A może kompletnie nie widzimy się już u jego boku i wyobrażamy sobie każdego innego faceta na miejscu naszego partnera?

4. Myślisz, że gdyby cię rzucił, wcale nie byłabyś zrozpaczona.

Może czasem nie chcemy się przyznać do tego typu myśli i mamy wyrzuty sumienia z ich powodu, ale one są. I wcale nie wywołują dyskomfortu, kiedy się pojawiają. Wręcz przeciwnie — wtedy fantazjujemy na jawie, o tym jakby potoczyło się nasze życie bez niego. Ale wtedy okazuje się, że jest do czegoś potrzebny.

5. Wysługujesz się nim.

Nie ważne, jak bardzo denerwuje nas czasem jego obecność. Ale przecież jest. Więc kto nas podrzuci w dowolne miejsce, kiedy nasze auto jest u mechanika? Z kim pójdziemy na wesele przyjaciółki? No przecież on jest. Jest, jaki jest — ale jest. Nasz własny.

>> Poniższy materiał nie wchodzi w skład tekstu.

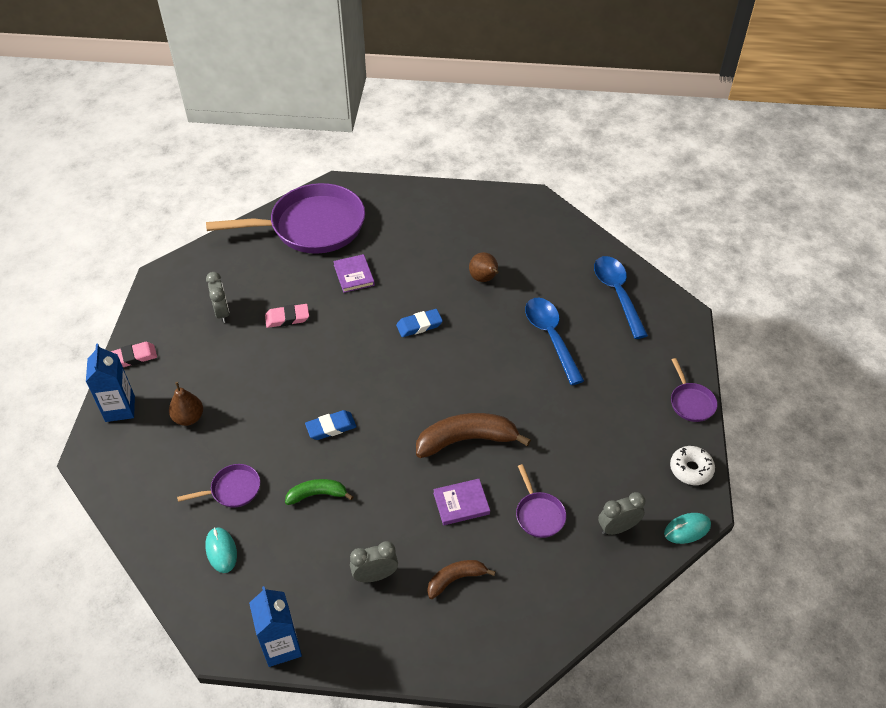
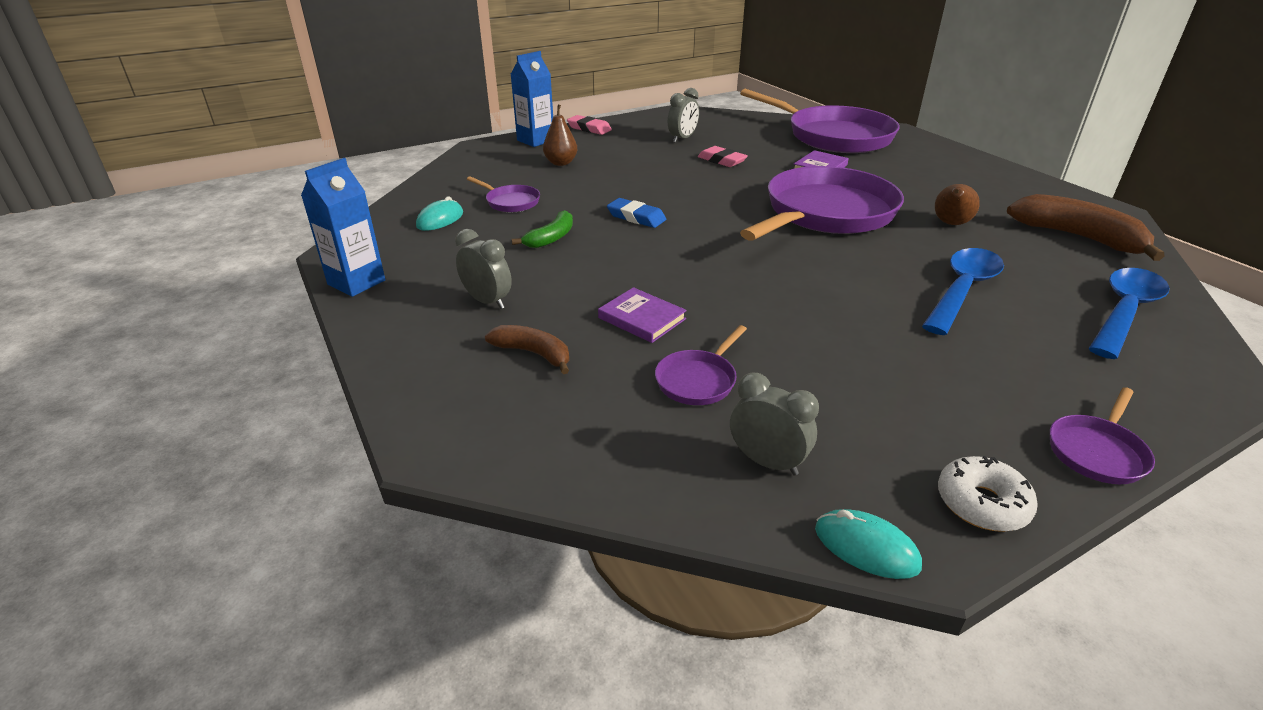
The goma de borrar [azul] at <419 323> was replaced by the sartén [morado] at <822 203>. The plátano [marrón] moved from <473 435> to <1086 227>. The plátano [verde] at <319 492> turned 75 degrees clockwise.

6. Denerwuje cię jego zachowanie.

Mówimy sobie, że jest, jaki jest — ale jest, chociaż coraz bardziej irytuje nas jego zachowanie. Kiedyś bagatelizowałyśmy problem, ale dzisiaj nie możemy przejść do porządku dziennego nad tym, że — pomimo naszego zwracania uwagi — on nadal nie widzi problemu w swoim zachowaniu.

7. Nie chcesz spędzać z nim czasu.

Kiedyś cieszyły nas długie spacery po lesie w jego towarzystwie, wieczory przed telewizorem czy wspólne gotowanie. Teraz jego towarzystwo zaburza naszą przestrzeń życiową i staje się irytującym dodatkiem.

8. Chcesz spędzać ten czas z innymi ludźmi.

Nasz partner irytuje nas tak bardzo, że wolimy spędzać czas z każdą inną osobą, byle nie z nim. Nie mamy też wyrzutów sumienia, kiedy wykręcamy się od spotkania z nim, ale wybieramy sushi na mieście z przyjaciółkami.